第5話夜の吸血鬼
ベッドの上に男がいた。いつもは枕が二つ並んで置いてある場所に、代わりに浦戸が座っていた。床の上のいつ壊れてもおかしくないラジカセには、二人のお気に入りのCDが入っている。アルバムは一時間で一周して、最初の曲を聞いた回数だけ時計の短針が動く。そういう所もお気に入りだった。
ナハトが浦戸の上に座っている。どちらも服を着ていなかった。寒がりな二人は風も通らないよう身を重ねている。男の胴体に細い足を絡みつかせて、網のように黒い髪を広がせて。その両手で逃げられないように、彼の頭の後ろで合わせ。
小さな声でこう言った。
「いただきまぁす」
牙が皮膚を食い破った。刺し貫かれる痛みが浦戸を襲う。異物が深く深く身体の中に侵入してくる違和感は、何度経験しても慣れるものではなく、浦戸は顔をしかめる。

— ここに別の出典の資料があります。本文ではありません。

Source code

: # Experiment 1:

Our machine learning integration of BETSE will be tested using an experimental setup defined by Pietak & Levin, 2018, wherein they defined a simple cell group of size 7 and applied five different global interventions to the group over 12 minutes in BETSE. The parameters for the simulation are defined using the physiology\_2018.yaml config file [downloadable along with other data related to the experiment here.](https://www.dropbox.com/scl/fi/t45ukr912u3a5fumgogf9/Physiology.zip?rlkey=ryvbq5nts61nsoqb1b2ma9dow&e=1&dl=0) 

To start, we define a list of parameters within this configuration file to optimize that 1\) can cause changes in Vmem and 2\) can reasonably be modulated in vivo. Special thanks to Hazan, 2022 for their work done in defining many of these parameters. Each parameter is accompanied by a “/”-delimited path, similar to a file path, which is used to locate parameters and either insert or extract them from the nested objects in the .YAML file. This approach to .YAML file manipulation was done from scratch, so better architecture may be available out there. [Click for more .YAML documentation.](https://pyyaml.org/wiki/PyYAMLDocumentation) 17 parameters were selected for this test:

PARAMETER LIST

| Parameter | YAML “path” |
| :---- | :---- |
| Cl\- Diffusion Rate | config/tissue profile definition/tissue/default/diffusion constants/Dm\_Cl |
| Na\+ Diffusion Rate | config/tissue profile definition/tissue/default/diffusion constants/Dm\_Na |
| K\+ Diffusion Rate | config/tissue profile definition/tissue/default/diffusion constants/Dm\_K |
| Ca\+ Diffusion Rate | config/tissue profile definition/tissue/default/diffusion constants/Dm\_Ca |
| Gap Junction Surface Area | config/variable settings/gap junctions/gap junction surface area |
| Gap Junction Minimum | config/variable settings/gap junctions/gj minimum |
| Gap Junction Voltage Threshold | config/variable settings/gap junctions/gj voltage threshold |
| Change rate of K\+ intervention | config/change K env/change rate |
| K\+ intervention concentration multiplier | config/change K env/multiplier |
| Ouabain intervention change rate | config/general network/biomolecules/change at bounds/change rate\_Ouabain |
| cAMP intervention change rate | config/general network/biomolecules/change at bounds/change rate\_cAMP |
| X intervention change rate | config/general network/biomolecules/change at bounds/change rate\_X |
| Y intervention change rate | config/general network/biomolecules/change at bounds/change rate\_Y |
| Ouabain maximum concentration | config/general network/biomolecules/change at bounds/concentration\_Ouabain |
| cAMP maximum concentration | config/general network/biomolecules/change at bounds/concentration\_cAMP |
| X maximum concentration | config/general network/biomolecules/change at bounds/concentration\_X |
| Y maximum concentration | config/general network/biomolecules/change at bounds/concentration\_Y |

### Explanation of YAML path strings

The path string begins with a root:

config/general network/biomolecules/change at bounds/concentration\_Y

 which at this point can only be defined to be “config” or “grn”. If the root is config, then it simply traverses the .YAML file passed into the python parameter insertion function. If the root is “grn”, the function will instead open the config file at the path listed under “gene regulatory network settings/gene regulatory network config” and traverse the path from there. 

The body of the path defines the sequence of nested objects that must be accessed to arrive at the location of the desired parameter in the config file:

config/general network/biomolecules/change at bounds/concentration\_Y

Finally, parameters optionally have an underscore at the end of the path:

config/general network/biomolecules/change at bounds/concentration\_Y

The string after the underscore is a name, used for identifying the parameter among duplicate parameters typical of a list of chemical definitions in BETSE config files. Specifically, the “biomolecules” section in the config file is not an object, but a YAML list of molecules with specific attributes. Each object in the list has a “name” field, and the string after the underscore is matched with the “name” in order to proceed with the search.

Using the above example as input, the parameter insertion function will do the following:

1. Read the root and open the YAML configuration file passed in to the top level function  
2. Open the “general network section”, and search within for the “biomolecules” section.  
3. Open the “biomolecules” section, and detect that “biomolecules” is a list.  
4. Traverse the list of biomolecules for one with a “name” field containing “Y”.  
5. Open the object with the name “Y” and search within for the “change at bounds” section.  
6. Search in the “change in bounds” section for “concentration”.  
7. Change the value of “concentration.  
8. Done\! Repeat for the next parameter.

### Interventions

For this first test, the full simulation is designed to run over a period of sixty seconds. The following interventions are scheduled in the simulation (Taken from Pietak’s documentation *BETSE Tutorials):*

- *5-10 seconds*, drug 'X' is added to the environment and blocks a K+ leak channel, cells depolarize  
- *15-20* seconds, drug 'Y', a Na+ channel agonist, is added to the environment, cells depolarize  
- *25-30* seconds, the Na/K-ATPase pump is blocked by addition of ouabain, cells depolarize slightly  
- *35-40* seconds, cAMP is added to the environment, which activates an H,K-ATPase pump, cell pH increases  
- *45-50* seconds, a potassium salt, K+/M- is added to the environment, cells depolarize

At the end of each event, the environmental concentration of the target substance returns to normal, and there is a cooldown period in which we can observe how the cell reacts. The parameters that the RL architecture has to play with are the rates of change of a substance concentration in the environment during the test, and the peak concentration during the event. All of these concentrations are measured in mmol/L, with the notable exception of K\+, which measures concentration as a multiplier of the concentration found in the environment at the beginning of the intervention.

やがて、牙が血管にまで突き刺さる。血が牙を通してナハトに注がれる。心臓から送り出された血液が、ナハトにも流れてゆく。まるで二人が一つになっているようで。それがナハトは嬉しくて仕方がなかった。
ナハトが繋がりやすいように浦戸は上を向いていた。後頭部を寝室の壁に預けて、見慣れた天井を眺める。一度挿し終われば痛みはない。身体の中を流れるはずの血液が、外へ流れ出す不思議な感覚に身を浸しながら、呆けたまま天井を見上げる。
身体が深く沈んでゆくように男は感じていた。極楽のように暖かく、乙女の接吻のように甘い、夜の闇よりなお暗い。そんなどこかへ沈んでゆくようだった。いつもは冷たいナハトの身体が、熱く火照っているのが分かる。男は子供が母親にするように、その身体にしがみついた。茫洋な意識とは裏腹にもう一人の浦戸は屹立と勃ち上がっていた。

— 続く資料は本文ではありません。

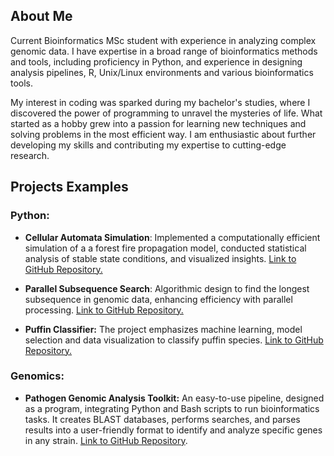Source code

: ## About Me
Current Bioinformatics MSc student with experience in analyzing complex genomic data. I have expertise in a broad range of bioinformatics methods and tools, including proficiency in Python, and experience in designing analysis pipelines, R, Unix/Linux environments and various bioinformatics tools.  
  
My interest in coding was sparked during my bachelor's studies, where I discovered the power of programming to unravel the mysteries of life. What started as a hobby grew into a passion for learning new techniques and solving problems in the most efficient way. I am enthusiastic about further developing my skills and contributing my expertise to cutting-edge research.


## Projects Examples

### Python:
* **Cellular Automata Simulation**: Implemented a computationally efficient simulation of a a forest fire propagation model, conducted statistical analysis of stable state conditions, and visualized insights. [Link to GitHub Repository.](https://github.com/sapir-mardan/CellularAutomataFireModel)
  
* **Parallel Subsequence Search**: Algorithmic design to find the longest subsequence in genomic data, enhancing efficiency with parallel processing. [Link to GitHub Repository.](https://github.com/sapir-mardan/ParallelSubSearch/tree/main)
  
* **Puffin Classifier:** The project emphasizes machine learning, model selection and data visualization to classify puffin species. [Link to GitHub Repository.](https://github.com/sapir-mardan/PuffinClassifier)

### Genomics:
* **Pathogen Genomic Analysis Toolkit:** An easy-to-use pipeline, designed as a program, integrating Python and Bash scripts to run bioinformatics tasks. It creates BLAST databases, performs searches, and parses results into a user-friendly format to identify and analyze specific genes in any strain. [Link to GitHub Repository](https://github.com/sapir-mardan/pathogen-genomic-analysis-toolkit).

甘やかな刺激だけでは我慢しきれない尖塔が、欲望を滴らせながらその行き場を探る。もどかしげに震えるそれを冷たい小さな手が囚えた。熱い吐息が男の首筋を焼いた。根本から先端まで、形を確かめるように五本の指が動く。押し潰すように激しく、引き絞るように強く、融かすように優しく。根本から充足し、溢れそうな塊が、塊のまま根本で抑えられている。少女の小さく細い指が、その道をしっかりと塞いでいるのだ。小さな刺激が募り、開放されたい衝動は、柔らかい箍によって抑えつけられている。行き場をなくした律動が虚しく繰り返されて。良いようにされる男自身が涙を流している。赦しを乞うように、強く強く浦戸はナハトを抱き締める。
「あ、はっ♡」
ナハトの笑い声が溢れた。開いた口から溢れた血が、一筋の血痕を残して男の胸を流れる。刺激が臨界寸前の路に向かっていく。しかし途中で雫は消えてしまう。二人の身体には液体が通れるほどの、か細い隙間すらないのだ。まるで拷問だった。前も後ろも上も下も。まさに彼女は男を扱くだけの悪魔だった。狂いそうなほどの欲望が彼女によって与えられ、押しとどめられ、開放されるかと思えば、奪い取られる。叫び出しそうな想いは、喉笛から吸い出されて飲まれて消えた。縛り上げられた獣欲は虚しい抵抗を続ける。目の前の極上の肉を貪り喰らう。それはどれだけの快楽であろうか。だが、届かない。見せられるだけの拷問。
男の熱くなった目頭から透明な雫が溢れた。一滴、二滴と少女の頬に落ちた。
不意に、何もかもが消えた。違う、ナハトが離れたのだ。男の顔が前を向く。
艶やかな黒い髪が微かな光を浴びて輝いている。その黒髪だけを纏った、興奮で朱に染まる幼い肢体。てらてら輝く欲望の橋が彼女の右手から伸びている。半開きになった口からは赤い舌が、赤く染まった鋭い犬歯が見える。そして、暗い穴が空いたような眼が二つ並んで男を見ている。唇から血が溢れ、その血を舌が掬い上げた。抱きとめるように大きく手が広げられ。
いつの間にかCDは一周していた。機械的な動作で最初の曲がまた始まる。
浦戸とナハトが疲れ果て眠りにつくまで。二人の夜は終わらない。